"Specify a function of the form z = f(x,y). The function must accept two matrix input arguments and return a matrix output argument of the same size."
The simplest solution is to define 2 anonymous functions; one for ga and one for fcontour.
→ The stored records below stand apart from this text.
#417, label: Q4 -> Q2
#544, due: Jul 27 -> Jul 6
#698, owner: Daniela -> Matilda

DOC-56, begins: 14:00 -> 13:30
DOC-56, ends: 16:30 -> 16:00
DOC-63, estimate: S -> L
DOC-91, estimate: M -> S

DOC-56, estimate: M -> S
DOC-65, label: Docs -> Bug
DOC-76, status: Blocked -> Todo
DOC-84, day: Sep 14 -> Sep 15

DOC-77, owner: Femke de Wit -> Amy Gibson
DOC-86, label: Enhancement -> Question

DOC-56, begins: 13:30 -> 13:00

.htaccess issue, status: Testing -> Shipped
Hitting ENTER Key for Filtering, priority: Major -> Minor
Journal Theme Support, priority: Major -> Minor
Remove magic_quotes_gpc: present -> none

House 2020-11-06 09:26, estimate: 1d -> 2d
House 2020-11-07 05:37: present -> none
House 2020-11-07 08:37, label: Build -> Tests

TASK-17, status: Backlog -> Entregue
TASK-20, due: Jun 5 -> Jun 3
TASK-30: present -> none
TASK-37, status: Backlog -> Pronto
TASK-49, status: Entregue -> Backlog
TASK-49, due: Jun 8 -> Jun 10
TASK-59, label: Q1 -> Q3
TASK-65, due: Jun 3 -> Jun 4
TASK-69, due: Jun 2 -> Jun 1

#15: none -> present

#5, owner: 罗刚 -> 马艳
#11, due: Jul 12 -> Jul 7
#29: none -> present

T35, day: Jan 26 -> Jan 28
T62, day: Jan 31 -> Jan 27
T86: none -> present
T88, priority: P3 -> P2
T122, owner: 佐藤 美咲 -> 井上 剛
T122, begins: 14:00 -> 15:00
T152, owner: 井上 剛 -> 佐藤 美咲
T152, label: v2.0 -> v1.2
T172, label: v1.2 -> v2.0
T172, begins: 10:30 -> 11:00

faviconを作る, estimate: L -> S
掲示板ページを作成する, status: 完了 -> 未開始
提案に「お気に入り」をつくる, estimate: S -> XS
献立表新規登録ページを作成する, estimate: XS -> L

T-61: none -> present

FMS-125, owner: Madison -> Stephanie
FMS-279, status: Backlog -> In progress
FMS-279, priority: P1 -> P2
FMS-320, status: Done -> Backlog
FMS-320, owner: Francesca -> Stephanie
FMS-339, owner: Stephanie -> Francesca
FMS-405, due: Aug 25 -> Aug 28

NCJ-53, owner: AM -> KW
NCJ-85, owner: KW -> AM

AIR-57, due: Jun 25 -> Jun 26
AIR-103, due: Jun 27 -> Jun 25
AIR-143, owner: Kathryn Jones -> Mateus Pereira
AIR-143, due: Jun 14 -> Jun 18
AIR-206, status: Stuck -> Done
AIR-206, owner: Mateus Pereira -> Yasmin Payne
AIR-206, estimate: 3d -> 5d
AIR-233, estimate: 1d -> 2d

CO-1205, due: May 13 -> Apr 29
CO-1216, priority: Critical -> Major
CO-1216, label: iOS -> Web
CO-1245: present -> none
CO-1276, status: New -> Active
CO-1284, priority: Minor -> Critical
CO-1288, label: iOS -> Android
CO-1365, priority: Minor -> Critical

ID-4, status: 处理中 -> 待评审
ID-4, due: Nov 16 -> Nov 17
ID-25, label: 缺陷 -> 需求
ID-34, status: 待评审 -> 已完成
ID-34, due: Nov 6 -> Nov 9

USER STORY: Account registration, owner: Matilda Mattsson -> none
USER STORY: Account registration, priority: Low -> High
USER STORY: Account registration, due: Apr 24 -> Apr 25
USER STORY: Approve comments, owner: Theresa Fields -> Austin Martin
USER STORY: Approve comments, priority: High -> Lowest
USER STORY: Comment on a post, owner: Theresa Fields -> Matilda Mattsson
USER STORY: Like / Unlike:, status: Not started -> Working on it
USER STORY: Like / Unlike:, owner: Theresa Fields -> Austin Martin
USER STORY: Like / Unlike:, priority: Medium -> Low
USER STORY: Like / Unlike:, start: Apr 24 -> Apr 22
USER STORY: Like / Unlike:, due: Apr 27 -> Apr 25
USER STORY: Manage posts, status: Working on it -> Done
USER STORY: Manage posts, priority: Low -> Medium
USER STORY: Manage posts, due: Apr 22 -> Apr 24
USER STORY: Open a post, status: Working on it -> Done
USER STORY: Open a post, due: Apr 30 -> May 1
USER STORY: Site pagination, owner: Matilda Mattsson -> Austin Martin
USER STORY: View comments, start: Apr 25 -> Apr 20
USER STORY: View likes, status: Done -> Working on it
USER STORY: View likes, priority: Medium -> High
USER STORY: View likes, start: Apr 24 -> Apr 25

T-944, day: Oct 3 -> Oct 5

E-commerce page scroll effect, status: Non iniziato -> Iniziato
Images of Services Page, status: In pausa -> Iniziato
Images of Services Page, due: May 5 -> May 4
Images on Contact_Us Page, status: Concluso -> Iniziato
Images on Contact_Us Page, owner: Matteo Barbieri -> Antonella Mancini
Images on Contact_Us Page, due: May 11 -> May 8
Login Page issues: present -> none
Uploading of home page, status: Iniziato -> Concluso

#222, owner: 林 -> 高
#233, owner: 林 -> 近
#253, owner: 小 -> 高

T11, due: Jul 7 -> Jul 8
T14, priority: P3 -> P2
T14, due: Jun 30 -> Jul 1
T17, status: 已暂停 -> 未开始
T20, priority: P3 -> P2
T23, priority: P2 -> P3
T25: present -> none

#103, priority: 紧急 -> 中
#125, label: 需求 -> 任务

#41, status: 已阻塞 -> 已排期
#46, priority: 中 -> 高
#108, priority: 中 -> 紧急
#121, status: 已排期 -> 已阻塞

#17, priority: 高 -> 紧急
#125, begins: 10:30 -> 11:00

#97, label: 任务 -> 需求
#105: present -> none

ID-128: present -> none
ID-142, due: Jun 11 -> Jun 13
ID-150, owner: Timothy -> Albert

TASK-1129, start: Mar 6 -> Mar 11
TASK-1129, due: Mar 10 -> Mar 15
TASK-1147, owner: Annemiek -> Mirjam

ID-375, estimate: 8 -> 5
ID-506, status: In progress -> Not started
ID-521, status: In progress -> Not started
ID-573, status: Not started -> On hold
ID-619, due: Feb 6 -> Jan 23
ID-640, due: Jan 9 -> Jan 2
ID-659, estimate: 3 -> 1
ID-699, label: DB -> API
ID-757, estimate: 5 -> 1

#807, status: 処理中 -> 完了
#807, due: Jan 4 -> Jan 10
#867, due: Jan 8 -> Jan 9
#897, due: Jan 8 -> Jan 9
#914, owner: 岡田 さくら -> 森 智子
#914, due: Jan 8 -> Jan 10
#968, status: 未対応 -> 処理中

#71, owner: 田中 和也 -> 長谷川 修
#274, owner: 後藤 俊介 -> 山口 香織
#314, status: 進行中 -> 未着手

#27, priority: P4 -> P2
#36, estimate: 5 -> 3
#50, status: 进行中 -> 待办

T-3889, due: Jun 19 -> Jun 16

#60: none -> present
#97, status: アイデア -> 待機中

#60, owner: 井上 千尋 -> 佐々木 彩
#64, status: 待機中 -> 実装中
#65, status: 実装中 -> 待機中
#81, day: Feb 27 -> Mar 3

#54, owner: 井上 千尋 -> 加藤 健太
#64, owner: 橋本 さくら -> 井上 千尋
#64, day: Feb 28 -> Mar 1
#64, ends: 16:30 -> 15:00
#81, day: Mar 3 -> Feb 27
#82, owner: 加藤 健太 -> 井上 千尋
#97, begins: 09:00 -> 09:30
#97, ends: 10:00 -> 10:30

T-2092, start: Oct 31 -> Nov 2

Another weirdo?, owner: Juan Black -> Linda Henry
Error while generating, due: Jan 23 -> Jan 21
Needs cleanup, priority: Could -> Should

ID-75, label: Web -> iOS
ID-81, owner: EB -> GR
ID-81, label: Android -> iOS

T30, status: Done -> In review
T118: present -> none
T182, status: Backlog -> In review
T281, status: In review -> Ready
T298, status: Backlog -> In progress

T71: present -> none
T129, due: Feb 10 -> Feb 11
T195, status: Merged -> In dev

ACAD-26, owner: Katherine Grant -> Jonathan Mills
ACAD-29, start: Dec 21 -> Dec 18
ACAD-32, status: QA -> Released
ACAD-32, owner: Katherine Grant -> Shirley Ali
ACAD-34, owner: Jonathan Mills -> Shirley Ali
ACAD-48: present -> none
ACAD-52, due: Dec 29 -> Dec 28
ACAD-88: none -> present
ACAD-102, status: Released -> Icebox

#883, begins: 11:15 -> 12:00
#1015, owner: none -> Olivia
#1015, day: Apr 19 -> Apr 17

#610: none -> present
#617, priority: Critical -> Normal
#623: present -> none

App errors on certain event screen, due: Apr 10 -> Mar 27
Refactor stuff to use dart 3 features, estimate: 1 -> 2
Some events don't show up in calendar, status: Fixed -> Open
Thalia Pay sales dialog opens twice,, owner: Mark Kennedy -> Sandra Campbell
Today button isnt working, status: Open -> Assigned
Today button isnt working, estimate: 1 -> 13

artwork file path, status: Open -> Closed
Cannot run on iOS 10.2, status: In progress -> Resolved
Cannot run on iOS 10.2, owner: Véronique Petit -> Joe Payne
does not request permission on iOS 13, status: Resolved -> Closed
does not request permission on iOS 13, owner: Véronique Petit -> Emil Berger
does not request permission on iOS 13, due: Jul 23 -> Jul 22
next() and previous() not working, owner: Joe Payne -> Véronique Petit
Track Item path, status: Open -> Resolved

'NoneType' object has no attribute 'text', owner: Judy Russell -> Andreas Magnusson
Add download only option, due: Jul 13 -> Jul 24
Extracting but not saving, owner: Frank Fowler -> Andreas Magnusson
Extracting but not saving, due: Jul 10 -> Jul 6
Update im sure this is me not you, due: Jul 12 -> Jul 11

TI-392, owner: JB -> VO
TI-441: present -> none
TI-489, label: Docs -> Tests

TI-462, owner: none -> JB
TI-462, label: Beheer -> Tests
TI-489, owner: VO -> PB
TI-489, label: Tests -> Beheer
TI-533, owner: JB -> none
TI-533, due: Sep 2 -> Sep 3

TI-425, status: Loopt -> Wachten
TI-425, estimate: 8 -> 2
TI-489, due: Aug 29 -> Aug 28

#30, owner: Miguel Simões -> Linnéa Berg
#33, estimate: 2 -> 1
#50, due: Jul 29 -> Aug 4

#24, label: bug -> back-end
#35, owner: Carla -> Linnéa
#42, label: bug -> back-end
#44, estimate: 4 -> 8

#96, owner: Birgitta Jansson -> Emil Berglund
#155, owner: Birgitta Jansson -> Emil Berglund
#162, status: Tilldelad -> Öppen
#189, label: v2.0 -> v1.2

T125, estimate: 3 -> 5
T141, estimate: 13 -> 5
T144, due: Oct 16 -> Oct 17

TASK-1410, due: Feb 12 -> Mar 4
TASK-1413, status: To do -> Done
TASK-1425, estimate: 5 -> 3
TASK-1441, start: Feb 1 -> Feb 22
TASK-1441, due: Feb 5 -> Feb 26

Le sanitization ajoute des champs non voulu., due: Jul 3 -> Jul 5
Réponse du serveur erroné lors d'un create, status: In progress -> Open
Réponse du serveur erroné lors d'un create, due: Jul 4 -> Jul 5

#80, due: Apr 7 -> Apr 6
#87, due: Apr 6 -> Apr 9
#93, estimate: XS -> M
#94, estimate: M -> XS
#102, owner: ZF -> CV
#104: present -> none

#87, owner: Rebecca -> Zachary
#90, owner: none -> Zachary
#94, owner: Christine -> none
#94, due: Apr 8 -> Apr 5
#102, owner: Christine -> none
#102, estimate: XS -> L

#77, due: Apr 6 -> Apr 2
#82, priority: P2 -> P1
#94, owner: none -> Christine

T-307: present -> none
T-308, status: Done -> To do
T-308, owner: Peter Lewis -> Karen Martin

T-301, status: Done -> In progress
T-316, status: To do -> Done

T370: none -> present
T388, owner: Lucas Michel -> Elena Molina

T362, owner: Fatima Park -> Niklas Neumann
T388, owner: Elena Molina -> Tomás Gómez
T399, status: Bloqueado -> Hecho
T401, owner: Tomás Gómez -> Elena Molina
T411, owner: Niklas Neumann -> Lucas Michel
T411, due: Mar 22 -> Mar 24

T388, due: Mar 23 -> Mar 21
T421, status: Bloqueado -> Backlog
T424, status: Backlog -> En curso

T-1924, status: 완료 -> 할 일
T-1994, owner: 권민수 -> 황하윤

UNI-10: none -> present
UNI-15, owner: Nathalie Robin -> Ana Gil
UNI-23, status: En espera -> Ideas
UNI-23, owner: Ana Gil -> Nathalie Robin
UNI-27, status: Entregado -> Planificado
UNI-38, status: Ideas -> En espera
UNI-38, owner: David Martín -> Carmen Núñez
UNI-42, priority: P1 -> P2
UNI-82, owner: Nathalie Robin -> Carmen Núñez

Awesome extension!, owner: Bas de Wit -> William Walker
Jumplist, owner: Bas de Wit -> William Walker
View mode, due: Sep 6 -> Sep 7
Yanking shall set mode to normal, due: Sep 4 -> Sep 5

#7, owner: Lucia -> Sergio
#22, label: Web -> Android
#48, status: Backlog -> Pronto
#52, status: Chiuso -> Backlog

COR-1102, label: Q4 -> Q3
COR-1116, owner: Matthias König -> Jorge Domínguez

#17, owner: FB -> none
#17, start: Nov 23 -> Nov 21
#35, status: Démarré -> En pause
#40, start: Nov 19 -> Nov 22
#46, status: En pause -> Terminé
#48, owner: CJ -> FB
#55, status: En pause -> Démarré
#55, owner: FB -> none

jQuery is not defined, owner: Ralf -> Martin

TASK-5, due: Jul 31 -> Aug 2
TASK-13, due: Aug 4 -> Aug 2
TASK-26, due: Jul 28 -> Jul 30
One other correction. You wrote your anonymous function to only use the first 2 values of the input rather than all values. I have adjusted it to treat the first column as x and the second column as y.
% GA without constraints
% Objective function
f1 = @(x) (x(:,1).^4) + ((2.*x(:,1).^2).*x(:,2)) + x(:,2).^2 +3;
f2 = @(x,y) x.^4 + 2*x.^2.*y + y.^2 +3;
% LHS of linear inequalities
A = [];
% RHS of linear inequalities
B = [];
% No linear equalities
Aeq = [];
Beq = [];
% Nonlinear constraints
nonlcon = [];
lb = [-Inf, -Inf];
% Alternatively:
% lb = []
ub = [Inf, Inf];
options = optimoptions('ga','ConstraintTolerance',1e-8,'PlotFcn', @gaplotbestf);
% Solve the problem
[x, fval] = ga(f1, 2, A, B, Aeq, Beq, lb, ub, nonlcon, options);
fprintf("The optimal decision is:\nx = %f\ny = %f\nThis solution has value %f\n", x(1), x(2), fval);
figure
hold on
fcont = fcontour(f2, [-10 10 -50 50],'LevelStep',200);
optpoint = scatter(x(1), x(2), 200, [0 0 0], '*');
legend([optpoint,fcont], {'Solution','Objective'}, 'Location', 'Southwest');
hold off